According to reports, SK hynix previewed this generation of HBM4E at Computex 2026 this year, showing key specifications such as up to 48GB, 12-layer stacked packaging, and a single-pin maximum 16Gbps rate. Compared with the previous generation of products, HBM4E has significantly improved performance and energy efficiency, aiming to further alleviate the memory bandwidth bottleneck during AI training and inference. At the same time, Samsung also demonstrated its HBM4E and subsequent HBM5 technology routes during the exhibition, and proposed to improve the stability of high-bandwidth displays in extremely high power consumption scenarios through new heat dissipation path designs such as HPB (Heat Path Block).

According to the comparison data given in the article, at the 48GB capacity level, HBM4E uses a 12-Hi stacking structure, while the peak specification of HBM4 corresponds to 16-Hi and HBM3E is 12-Hi. The new generation of products has improved both in terms of stacking density and efficiency: in the 48GB 12-Hi solution, the stacking density of a single chip has been increased by approximately 1.5 times, and bandwidth efficiency has also been significantly improved. The table shows that HBM4E achieves higher per-pin bandwidth and overall bandwidth targets while maintaining a 1.2V operating voltage to meet the needs of heavier AI workloads.

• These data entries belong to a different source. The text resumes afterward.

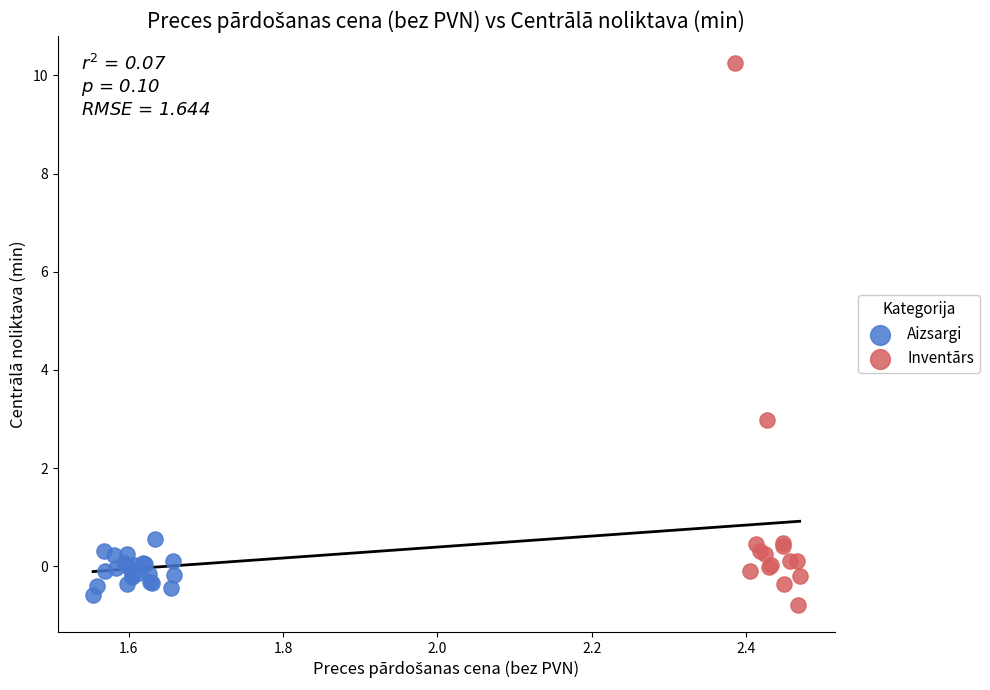

Which series reaches the maximum Y coordinate?

Inventārs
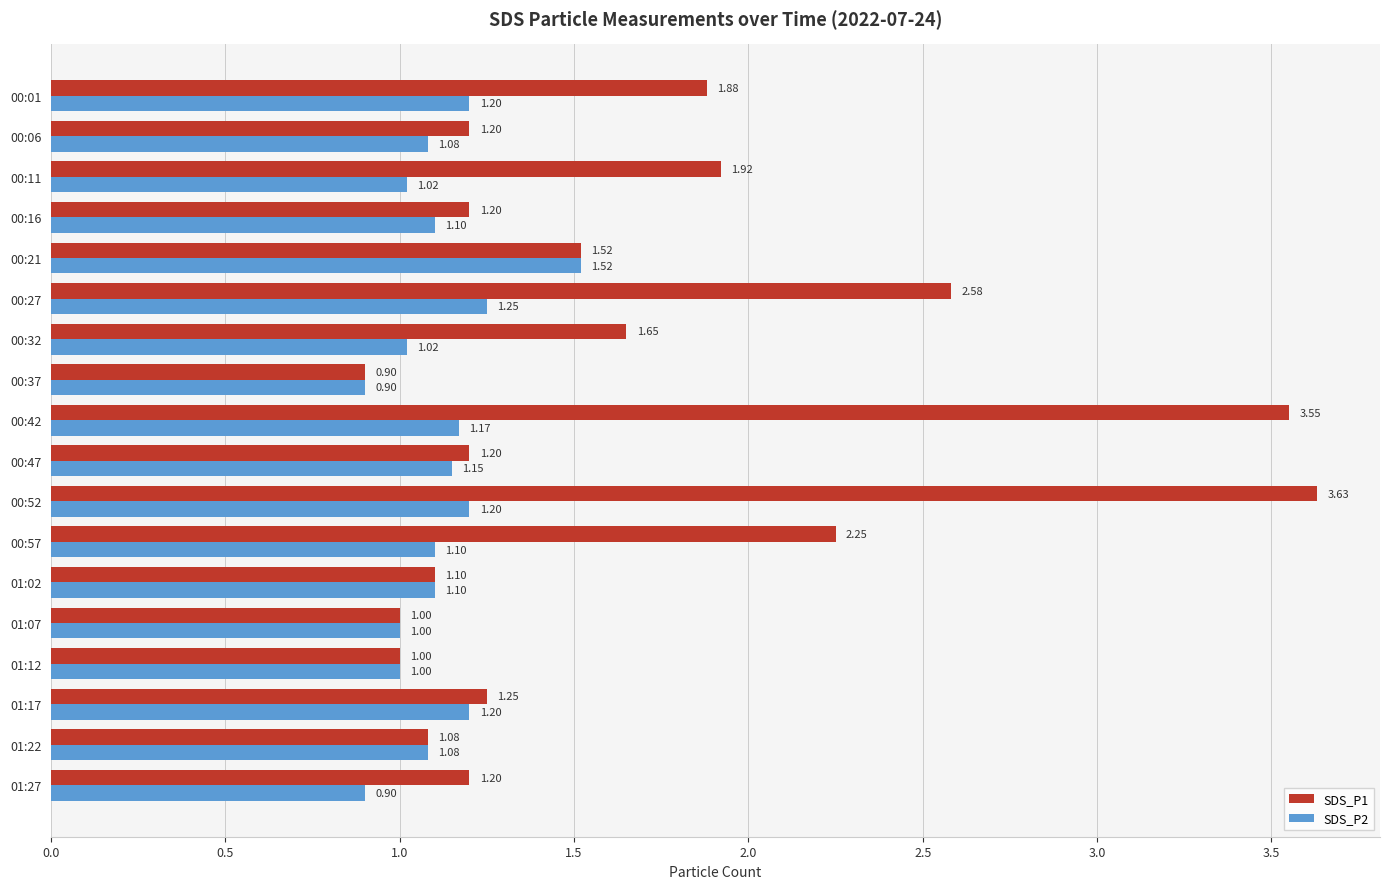

What is the average value of the SDS_P2 series?

1.1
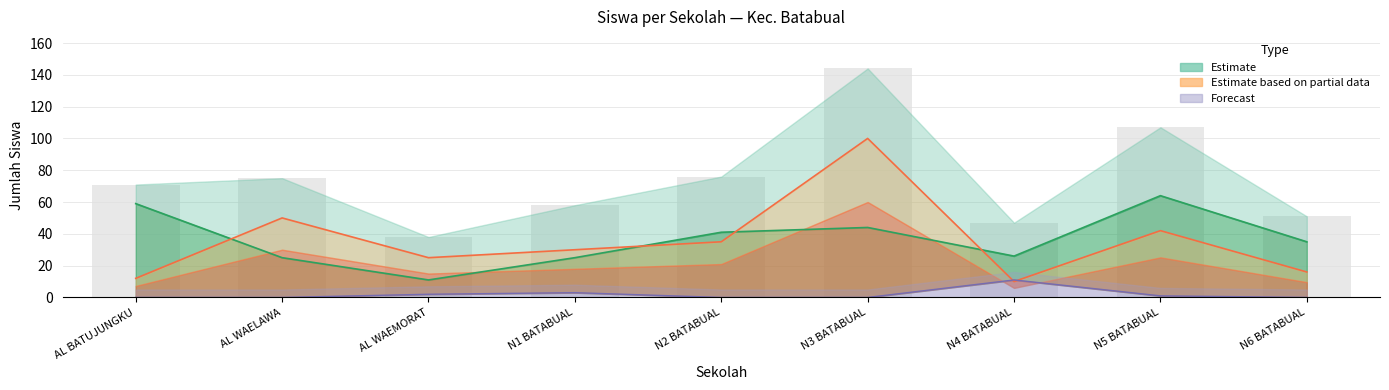

True or false: Disalurkan (Siswa) has a value of 35 at AL WAELAWA.

False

SK hynix said in a press release that it has delivered 12-layer stacked HBM4E samples to key customers as planned, benefiting from its experience in high-bandwidth memory development and mass production. The company emphasized that it will work closely with partners to ensure mass production of HBM4E at the appropriate time point to comply with the pace of AI infrastructure upgrades. According to official information, this generation of products can achieve a data processing speed of 16Gbps per pin, and the overall power consumption efficiency is more than 20% higher than the previous generation, which helps to improve the effective computing power per unit power consumption during AI training and inference.

In terms of interface and circuit design, HBM4E reduces data transmission delays through the latest generation interface specifications and optimized internal architecture, while ensuring stable operation in extremely high-bandwidth environments. For cloud AI data centers and large-scale high-performance computing systems, this means that higher-density and higher-speed AI accelerator card deployments can be carried under the same cabinet and cooling conditions, thereby increasing the overall computing power density.

In terms of packaging technology, SK hynix introduced Advanced MR-MUF technology for HBM4E, enabling it to achieve 48GB capacity in a 12-layer stack structure while taking into account the stability of the packaging structure. According to the official introduction, compared with the previous generation HBM4, HBM4E has improved heat resistance by about 17%, which is crucial for AI nodes that continue to operate under high load and helps maintain the long-term reliability of graphics memory chips in higher temperature environments. Combined with higher thermal tolerance and more compact stacking design, the new product is more suitable for the current trend of increasingly dense AI server system design.

SK hynix has previously accumulated rich experience in the mass production and supply of HBM3, HBM3E and HBM4, providing customized and optimized high-bandwidth storage solutions to a number of cloud service providers and GPU manufacturers. The company stated that it will continue to support the construction of next-generation AI infrastructure through HBM4E on this basis, and work with industry chain partners to alleviate the common memory bandwidth bottleneck problem in AI systems. In the context of the intensifying global generative AI "computing power arms race", HBM4E is regarded as one of the key underlying technologies for the competition of AI-specific chips and data center platforms in the next few years.